Researchers from Israeli’s Ben-Gurion University of the Negev and the Weizmann Institute of Science today revealed a new technique for long-distance eavesdropping they call “lamphone.” They say it allows anyone with a laptop and less than a thousand dollars of equipment—just a telescope and a $ 400 electro-optical sensor—to listen in on any sounds in a room that’s hundreds of feet away in real-time, simply by observing the minuscule vibrations those sounds create on the glass surface of a light bulb inside. By measuring the tiny changes in light output from the bulb that those vibrations cause, the researchers show that a spy can pick up sound clearly enough to discern the contents of conversations or even recognize a piece of music.

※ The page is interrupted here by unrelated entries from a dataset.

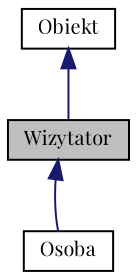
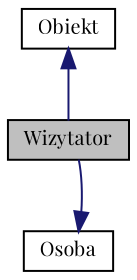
  digraph {
    fontname="Playfair Display"
    node [color=black fillcolor=white fontname="Playfair Display" fontsize=10 shape=record style=filled]
    edge [color=midnightblue dir=back fontname="Playfair Display" fontsize=10 labelfontname=Helvetica labelfontsize=10 style=solid]
    n1 [fillcolor=grey75 fontcolor=black height=0.2 label=Wizytator width=0.4]
    n2 [height=0.2 label=Osoba width=0.4]
    n3 [height=0.2 label=Obiekt width=0.4]
-   n1 -> n2
+   n2 -> n1
    n3 -> n1
  }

“Any sound in the room can be recovered from the room with no requirement to hack anything and no device in the room,” says Ben Nassi, a security researcher at Ben-Gurion who developed the technique with fellow researchers Yaron Pirutin and Boris Zadov, and who plans to present their findings at the Black Hat security conference in August. “You just need line of sight to a hanging bulb, and this is it.”